4 Discussion and conclusion

We have studied the effects of targeted link removal on the epidemic threshold in a network by comparing random removal, removal based on the largest eigenvalue as an energy function and two types of degree-homogenizing removal. We have found that at sufficiently low genericities (i.e., high \(\nu \)), all three types of targeted removal have a significantly higher epidemic threshold (i.e., lower \(\lambda _{\text {max}}\)) than the random removal. This also results in a shift of the tipping point to the epidemic state in SIS and SIR simulations, such that more infectious diseases can be controlled with fewer link removals necessary.

We have found this to coincide with a more sharply peaked degree distribution as well as fewer and more homogeneously sized connected components, which we have interpreted as an overall homogenization.

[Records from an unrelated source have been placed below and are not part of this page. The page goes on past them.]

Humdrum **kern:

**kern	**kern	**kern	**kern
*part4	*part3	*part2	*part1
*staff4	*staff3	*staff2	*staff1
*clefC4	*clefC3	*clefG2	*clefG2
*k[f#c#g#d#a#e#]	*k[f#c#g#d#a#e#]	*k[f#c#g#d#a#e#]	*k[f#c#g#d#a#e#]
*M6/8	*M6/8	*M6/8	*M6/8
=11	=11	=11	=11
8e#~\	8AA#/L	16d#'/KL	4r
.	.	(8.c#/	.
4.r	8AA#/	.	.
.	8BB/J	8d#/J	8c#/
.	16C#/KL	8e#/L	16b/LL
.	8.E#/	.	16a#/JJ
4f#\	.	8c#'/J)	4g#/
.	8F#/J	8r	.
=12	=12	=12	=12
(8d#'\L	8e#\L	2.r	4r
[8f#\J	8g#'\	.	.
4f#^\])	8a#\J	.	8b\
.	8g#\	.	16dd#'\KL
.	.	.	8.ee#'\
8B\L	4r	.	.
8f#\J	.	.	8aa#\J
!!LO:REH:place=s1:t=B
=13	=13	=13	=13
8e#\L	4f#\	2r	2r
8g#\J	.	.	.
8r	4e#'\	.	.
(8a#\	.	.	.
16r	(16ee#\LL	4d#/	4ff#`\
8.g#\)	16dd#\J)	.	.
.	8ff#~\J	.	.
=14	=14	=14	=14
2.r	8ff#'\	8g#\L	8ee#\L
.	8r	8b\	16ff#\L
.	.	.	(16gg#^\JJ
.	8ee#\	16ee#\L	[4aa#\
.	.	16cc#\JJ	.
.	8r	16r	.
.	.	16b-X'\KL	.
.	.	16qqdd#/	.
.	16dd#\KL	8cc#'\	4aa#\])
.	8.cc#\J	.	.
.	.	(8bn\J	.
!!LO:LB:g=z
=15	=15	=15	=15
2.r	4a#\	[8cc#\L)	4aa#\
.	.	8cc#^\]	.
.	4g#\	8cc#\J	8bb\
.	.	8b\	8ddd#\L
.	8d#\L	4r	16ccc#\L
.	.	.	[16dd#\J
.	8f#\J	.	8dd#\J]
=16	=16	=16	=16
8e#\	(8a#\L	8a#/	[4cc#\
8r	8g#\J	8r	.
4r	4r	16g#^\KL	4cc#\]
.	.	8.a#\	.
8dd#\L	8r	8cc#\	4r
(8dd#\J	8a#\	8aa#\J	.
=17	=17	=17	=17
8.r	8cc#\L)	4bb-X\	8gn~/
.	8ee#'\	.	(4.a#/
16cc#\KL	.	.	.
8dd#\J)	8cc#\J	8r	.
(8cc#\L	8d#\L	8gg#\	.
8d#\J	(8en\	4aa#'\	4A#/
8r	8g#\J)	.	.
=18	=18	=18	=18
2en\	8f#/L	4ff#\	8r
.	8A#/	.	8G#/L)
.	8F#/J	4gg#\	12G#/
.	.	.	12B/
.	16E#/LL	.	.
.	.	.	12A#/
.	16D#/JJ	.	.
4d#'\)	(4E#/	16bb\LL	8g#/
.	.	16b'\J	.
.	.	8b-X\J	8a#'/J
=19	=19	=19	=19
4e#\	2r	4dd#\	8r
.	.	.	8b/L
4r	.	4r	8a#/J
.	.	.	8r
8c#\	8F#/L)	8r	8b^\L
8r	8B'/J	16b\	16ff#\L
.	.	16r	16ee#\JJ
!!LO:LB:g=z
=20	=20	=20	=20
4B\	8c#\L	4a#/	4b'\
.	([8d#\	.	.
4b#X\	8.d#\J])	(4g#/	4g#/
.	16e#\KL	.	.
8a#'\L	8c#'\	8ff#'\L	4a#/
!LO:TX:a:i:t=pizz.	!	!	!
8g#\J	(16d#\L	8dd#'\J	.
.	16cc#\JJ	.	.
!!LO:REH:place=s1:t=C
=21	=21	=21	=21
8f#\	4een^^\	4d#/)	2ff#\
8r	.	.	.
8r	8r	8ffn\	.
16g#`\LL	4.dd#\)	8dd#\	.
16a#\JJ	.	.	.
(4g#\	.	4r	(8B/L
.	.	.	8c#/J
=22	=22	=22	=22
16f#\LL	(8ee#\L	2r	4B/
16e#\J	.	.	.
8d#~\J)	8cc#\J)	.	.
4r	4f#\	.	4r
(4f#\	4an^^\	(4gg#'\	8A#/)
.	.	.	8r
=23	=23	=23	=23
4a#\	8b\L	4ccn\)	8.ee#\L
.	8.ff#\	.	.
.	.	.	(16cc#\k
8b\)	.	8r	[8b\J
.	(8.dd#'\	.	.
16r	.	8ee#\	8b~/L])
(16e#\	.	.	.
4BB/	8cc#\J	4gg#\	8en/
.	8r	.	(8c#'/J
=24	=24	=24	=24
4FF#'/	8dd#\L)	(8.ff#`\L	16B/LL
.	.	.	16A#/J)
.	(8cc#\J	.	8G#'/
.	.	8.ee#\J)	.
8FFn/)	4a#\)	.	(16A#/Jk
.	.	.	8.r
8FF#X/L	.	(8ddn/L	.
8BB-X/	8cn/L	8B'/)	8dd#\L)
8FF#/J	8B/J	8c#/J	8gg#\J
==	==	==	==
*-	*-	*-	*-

Consequently, we have proposed the two degree-homogenizing methods, which are also effective at decreasing \(\lambda _{\text {max}}\), as well as shift the onset of epidemic spreading. It is worth mentioning that we have also tested a removal strategy based on edge-betweenness. However, it was found to be less effective at increasing the epidemic threshold than random removal and thus omitted in the results.

While running a full MCMC may be infeasible in practice, where the social network is fluctuating and unknown, the two ad hoc methods provide a simple topological way of targeting links. This shows that a cap in the number of permitted contacts per person, as already practised in many countries as part of social distancing measures against COVID-19, is actually close to optimal in terms of topological link targeting in static networks, at least in rather simple model simulations such as ours.

Realistically, however, measures may also include non-binary changes (such as wearing masks, shortening contacts or keeping a distance) as well as temporal changes in infectiousness and fluctuating interaction patterns. Although we have chosen the epidemic threshold in this work as our measure to reduce outbreak sizes, it would be a very interesting follow-up of this work to compare our results to ensembles resulting from other network measures, such as giant connected component, commonly associated with reduced outbreak sizes. While we have here exemplified the method using simple static SIR and SIS models, a more complex energy function would in principle make such an analysis possible also in the case of inhomogeneous (weighted) or temporally fluctuating transmission probabilities \(\beta \), as well as node, rather than edge removal (vaccinations). Changes of connection strengths or edge weights could be used instead of complete removals of edges as a model of transmission reductions through measures, such as mask wearing, meeting outdoors, improved ventilation and keeping a distance.